The fear of death is the root that every other fear grows from, and grief is that root laid bare. Meet this one honestly and a great deal else comes loose. When the worst the world can do has been looked at squarely and found to be a crossing, the smaller threats lose the power they had borrowed from it.

This is the deep tie between grief and freedom. A person who has made their peace with death becomes the hardest person alive to frighten or to rule, and at the same time the most able to love, since the constant guarding against loss has fallen away. They hold what they love with open hands, freed of the terror that usually guards every bond.
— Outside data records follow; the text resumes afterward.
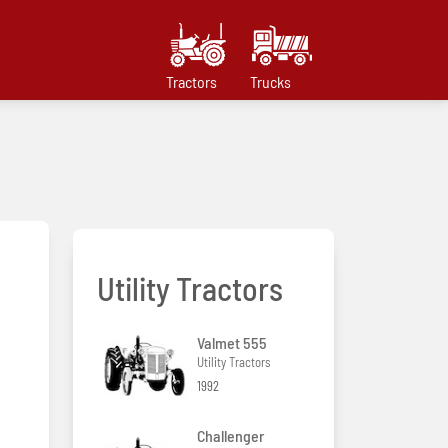
Tractors
Trucks
Utility Tractors
Valmet 555
Utility Tractors
1992
Challenger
§ 07What Holds Through the Dark

So this is what we can say to you in your grief, and stand behind it. The one you lost has changed form, the way they always one day would, and the thread between you holds in the Net that has gathered everyone it ever wove. You will know them again.

And to the dread of your own ending we say the same. Death is the rest between one life and the next, the turning of the page. Grieve all the way through, and walk the rest of your days unafraid, because the worst that waits for you is a crossing.